JAKARTA - KPK diminta untuk menunda proses penetapan tersangka calon kepala daerah yang terindikasi korupsi. Adapun proses tersebut juga dinilai dapat mengganggu proses jalannya pemilu. Terkait dengan hal tersebut, komisioner Komisi Pemilihan Umum (KPU) Hasyim Asyari menegaskan jika pihaknya tidak pernah ikut mengusulkan penundaan tersebut.

"Kami KPU tidak pernah mengusulkan urusan penundaan pengumuman status tersangka yang dilakukan oleh KPK, kami tidak pernah mengusulkan dan membahas itu," ujar Hasyim, Selasa (13/3/2018). Selain itu, ia juga mengatakan jika penangkapan dan penetapan tersangka merupakan wewenang KPK sepenuhnya.
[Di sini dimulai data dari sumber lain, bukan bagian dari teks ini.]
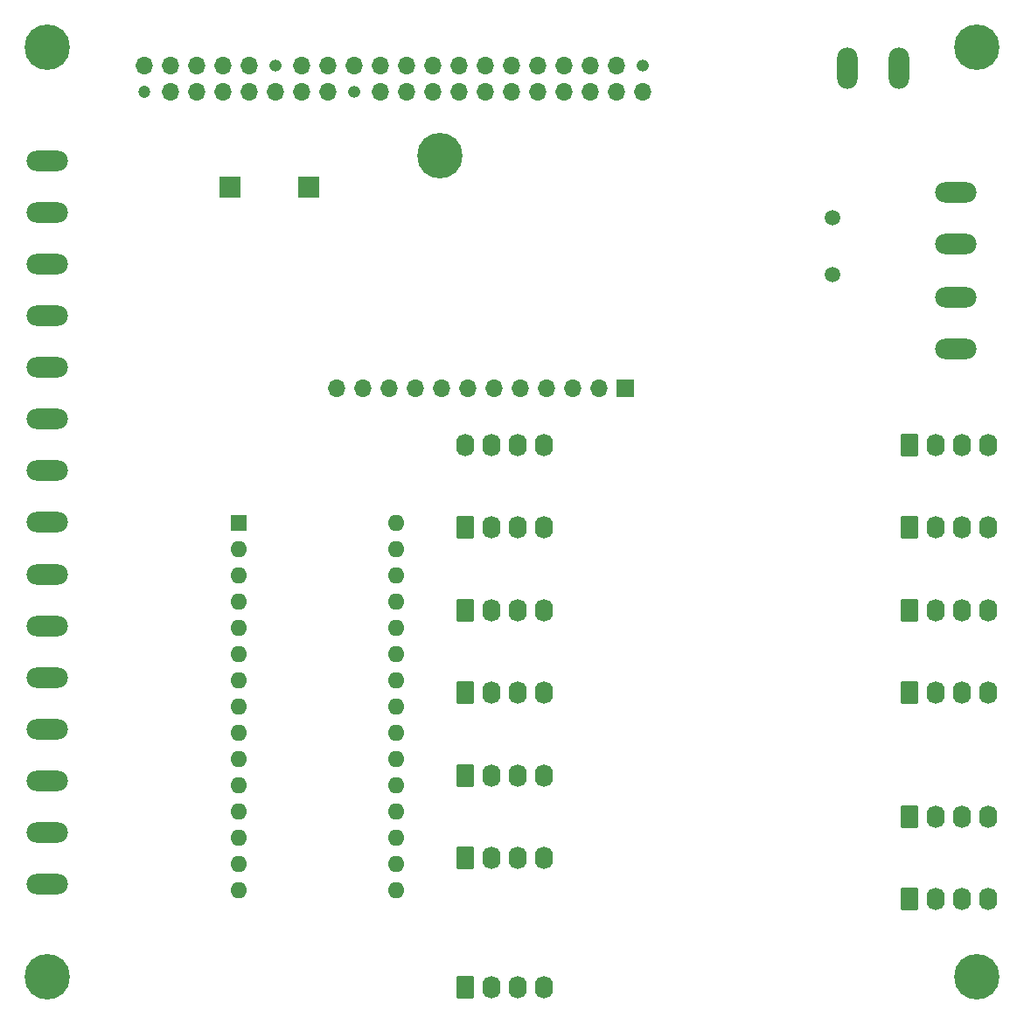
<source format=gbr>
%TF.GenerationSoftware,KiCad,Pcbnew,6.0.9*%
%TF.CreationDate,2022-12-10T00:29:23-03:00*%
%TF.ProjectId,trekking,7472656b-6b69-46e6-972e-6b696361645f,rev?*%
%TF.SameCoordinates,Original*%
%TF.FileFunction,Soldermask,Bot*%
%TF.FilePolarity,Negative*%
%FSLAX46Y46*%
G04 Gerber Fmt 4.6, Leading zero omitted, Abs format (unit mm)*
G04 Created by KiCad (PCBNEW 6.0.9) date 2022-12-10 00:29:23*
%MOMM*%
%LPD*%
G01*
G04 APERTURE LIST*
G04 Aperture macros list*
%AMRoundRect*
0 Rectangle with rounded corners*
0 $1 Rounding radius*
0 $2 $3 $4 $5 $6 $7 $8 $9 X,Y pos of 4 corners*
0 Add a 4 corners polygon primitive as box body*
4,1,4,$2,$3,$4,$5,$6,$7,$8,$9,$2,$3,0*
0 Add four circle primitives for the rounded corners*
1,1,$1+$1,$2,$3*
1,1,$1+$1,$4,$5*
1,1,$1+$1,$6,$7*
1,1,$1+$1,$8,$9*
0 Add four rect primitives between the rounded corners*
20,1,$1+$1,$2,$3,$4,$5,0*
20,1,$1+$1,$4,$5,$6,$7,0*
20,1,$1+$1,$6,$7,$8,$9,0*
20,1,$1+$1,$8,$9,$2,$3,0*%
G04 Aperture macros list end*
%ADD10C,1.200000*%
%ADD11O,1.700000X1.700000*%
%ADD12O,1.200000X1.200000*%
%ADD13RoundRect,0.250000X-0.620000X-0.845000X0.620000X-0.845000X0.620000X0.845000X-0.620000X0.845000X0*%
%ADD14O,1.740000X2.190000*%
%ADD15C,1.500000*%
%ADD16C,4.400000*%
%ADD17O,4.000000X2.000000*%
%ADD18R,2.000000X2.000000*%
%ADD19R,1.600000X1.600000*%
%ADD20O,1.600000X1.600000*%
%ADD21R,1.700000X1.700000*%
%ADD22O,2.000000X4.000000*%
G04 APERTURE END LIST*
D10*
%TO.C,J1*%
X54375000Y-64275000D03*
D11*
X54375000Y-61735000D03*
X56915000Y-64275000D03*
X56915000Y-61735000D03*
X59455000Y-64275000D03*
X59455000Y-61735000D03*
X61995000Y-64275000D03*
X61995000Y-61735000D03*
X64535000Y-64275000D03*
X64535000Y-61735000D03*
X67075000Y-64275000D03*
D12*
X67075000Y-61735000D03*
D11*
X69615000Y-64275000D03*
X69615000Y-61735000D03*
X72155000Y-64275000D03*
X72155000Y-61735000D03*
D12*
X74695000Y-64275000D03*
D11*
X74695000Y-61735000D03*
X77235000Y-64275000D03*
X77235000Y-61735000D03*
X79775000Y-64275000D03*
X79775000Y-61735000D03*
X82315000Y-64275000D03*
X82315000Y-61735000D03*
X84855000Y-64275000D03*
X84855000Y-61735000D03*
X87395000Y-64275000D03*
X87395000Y-61735000D03*
X89935000Y-64275000D03*
X89935000Y-61735000D03*
X92475000Y-64275000D03*
X92475000Y-61735000D03*
X95015000Y-64275000D03*
X95015000Y-61735000D03*
X97555000Y-64275000D03*
X97555000Y-61735000D03*
X100095000Y-64275000D03*
X100095000Y-61735000D03*
X102635000Y-64275000D03*
D12*
X102635000Y-61735000D03*
%TD*%
D13*
%TO.C,J5*%
X128500000Y-106483500D03*
D14*
X131040000Y-106483500D03*
X133580000Y-106483500D03*
X136120000Y-106483500D03*
%TD*%
D15*
%TO.C,VIN*%
X121000000Y-82000000D03*
%TD*%
D16*
%TO.C,REF\u002A\u002A*%
X45000000Y-60000000D03*
%TD*%
D13*
%TO.C,J2*%
X128500000Y-114483500D03*
D14*
X131040000Y-114483500D03*
X133580000Y-114483500D03*
X136120000Y-114483500D03*
%TD*%
%TO.C,J17*%
X85500000Y-98483500D03*
X88040000Y-98483500D03*
X90580000Y-98483500D03*
X93120000Y-98483500D03*
%TD*%
D13*
%TO.C,J10*%
X128500000Y-134503500D03*
D14*
X131040000Y-134503500D03*
X133580000Y-134503500D03*
X136120000Y-134503500D03*
%TD*%
D13*
%TO.C,J23*%
X85500000Y-151000000D03*
D14*
X88040000Y-151000000D03*
X90580000Y-151000000D03*
X93120000Y-151000000D03*
%TD*%
D17*
%TO.C,J22*%
X45000000Y-116000000D03*
X45000000Y-121000000D03*
X45000000Y-126000000D03*
%TD*%
D13*
%TO.C,J15*%
X85500000Y-106483500D03*
D14*
X88040000Y-106483500D03*
X90580000Y-106483500D03*
X93120000Y-106483500D03*
%TD*%
D13*
%TO.C,J12*%
X85500000Y-138483500D03*
D14*
X88040000Y-138483500D03*
X90580000Y-138483500D03*
X93120000Y-138483500D03*
%TD*%
D18*
%TO.C,D1*%
X70310000Y-73500000D03*
X62690000Y-73500000D03*
%TD*%
D16*
%TO.C,*%
X83000000Y-70500000D03*
%TD*%
D13*
%TO.C,J3*%
X128500000Y-122483500D03*
D14*
X131040000Y-122483500D03*
X133580000Y-122483500D03*
X136120000Y-122483500D03*
%TD*%
D17*
%TO.C,J20*%
X45000000Y-101000000D03*
X45000000Y-106000000D03*
X45000000Y-111000000D03*
%TD*%
D15*
%TO.C,VCC*%
X121000000Y-76500000D03*
%TD*%
D16*
%TO.C,REF\u002A\u002A*%
X45000000Y-150000000D03*
%TD*%
%TO.C,REF\u002A\u002A*%
X135000000Y-150000000D03*
%TD*%
D19*
%TO.C,A1*%
X63580000Y-106060000D03*
D20*
X63580000Y-108600000D03*
X63580000Y-111140000D03*
X63580000Y-113680000D03*
X63580000Y-116220000D03*
X63580000Y-118760000D03*
X63580000Y-121300000D03*
X63580000Y-123840000D03*
X63580000Y-126380000D03*
X63580000Y-128920000D03*
X63580000Y-131460000D03*
X63580000Y-134000000D03*
X63580000Y-136540000D03*
X63580000Y-139080000D03*
X63580000Y-141620000D03*
X78820000Y-141620000D03*
X78820000Y-139080000D03*
X78820000Y-136540000D03*
X78820000Y-134000000D03*
X78820000Y-131460000D03*
X78820000Y-128920000D03*
X78820000Y-126380000D03*
X78820000Y-123840000D03*
X78820000Y-121300000D03*
X78820000Y-118760000D03*
X78820000Y-116220000D03*
X78820000Y-113680000D03*
X78820000Y-111140000D03*
X78820000Y-108600000D03*
X78820000Y-106060000D03*
%TD*%
D13*
%TO.C,J16*%
X85500000Y-122483500D03*
D14*
X88040000Y-122483500D03*
X90580000Y-122483500D03*
X93120000Y-122483500D03*
%TD*%
D21*
%TO.C,J18*%
X101000000Y-93000000D03*
D11*
X98460000Y-93000000D03*
X95920000Y-93000000D03*
X93380000Y-93000000D03*
X90840000Y-93000000D03*
X88300000Y-93000000D03*
X85760000Y-93000000D03*
X83220000Y-93000000D03*
X80680000Y-93000000D03*
X78140000Y-93000000D03*
X75600000Y-93000000D03*
X73060000Y-93000000D03*
%TD*%
D13*
%TO.C,J4*%
X128500000Y-98483500D03*
D14*
X131040000Y-98483500D03*
X133580000Y-98483500D03*
X136120000Y-98483500D03*
%TD*%
D13*
%TO.C,J13*%
X85500000Y-114483500D03*
D14*
X88040000Y-114483500D03*
X90580000Y-114483500D03*
X93120000Y-114483500D03*
%TD*%
D16*
%TO.C,REF\u002A\u002A*%
X135000000Y-60000000D03*
%TD*%
D13*
%TO.C,J9*%
X128500000Y-142483500D03*
D14*
X131040000Y-142483500D03*
X133580000Y-142483500D03*
X136120000Y-142483500D03*
%TD*%
D17*
%TO.C,J19*%
X45000000Y-86000000D03*
X45000000Y-91000000D03*
X45000000Y-96000000D03*
%TD*%
%TO.C,J7*%
X133000000Y-74058500D03*
X133000000Y-79058500D03*
%TD*%
D22*
%TO.C,J8*%
X122500000Y-62000000D03*
X127500000Y-62000000D03*
%TD*%
D17*
%TO.C,J11*%
X45000000Y-71000000D03*
X45000000Y-76000000D03*
X45000000Y-81000000D03*
%TD*%
%TO.C,J21*%
X45000000Y-131000000D03*
X45000000Y-136000000D03*
X45000000Y-141000000D03*
%TD*%
%TO.C,J6*%
X133000000Y-84233500D03*
X133000000Y-89233500D03*
%TD*%
D13*
%TO.C,J14*%
X85500000Y-130483500D03*
D14*
X88040000Y-130483500D03*
X90580000Y-130483500D03*
X93120000Y-130483500D03*
%TD*%
M02*

</source>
Dirinya yakin lembaga antirasuah tersebut memiliki bukti yang kuat sebelum menetapkan status hukum seseorang.

"Sehingga kemudian kalau KPK melakukan penangkapan yang dilakukan oleh KPK adalah wewenang sepenuhnya KPK. Karena KPK penegak hukum independen yang kami menyakini ketika mau mengumumkan penetapan tersangka seseorang pasti sudah memiliki keyakinan bahwa memegang bukti yang cukup. Jadi bukan urusannya KPU kalau KPK mau menetapkan orang sebagai tesangka itu bukan urusan KPU," ujarnya.

Hasyim juga menampik jika penetapan status tersangka calon kepala daerah yang terindikasi korupsi mempengaruhi jalannya pemilu. Ia menegaskan Pemilu bakal terus berlangsung meski calon kepala daerah itu menyandang status tersangka korupsi. "Tetap jalan terus, pemilu jalan terus, pilkada jalan terus, tidak berpengaruh," tuturnya.

Seperti diberitakan sebelumnya, Menko Polhukam Wiranto meminta permintaan penundaan proses hukum calon kepala daerah yang diduga korupsi kepada KPK. Dia menilai proses hukum tersebut dapat mempengaruhi perolehan suara. "Karena apa? (Proses hukum) akan berpengaruh kepada pelaksanaan pemilu, akan masuk ke ranah politik, akan masuk ke hal-hal yang mempengaruhi perolehan suara. Apalagi kalau sudah ditetapkan sebagai paslon, itu bukan pribadi lagi, tapi milik para pemilih, milik partai-partai yang mendukungnya, milik orang banyak," katanya.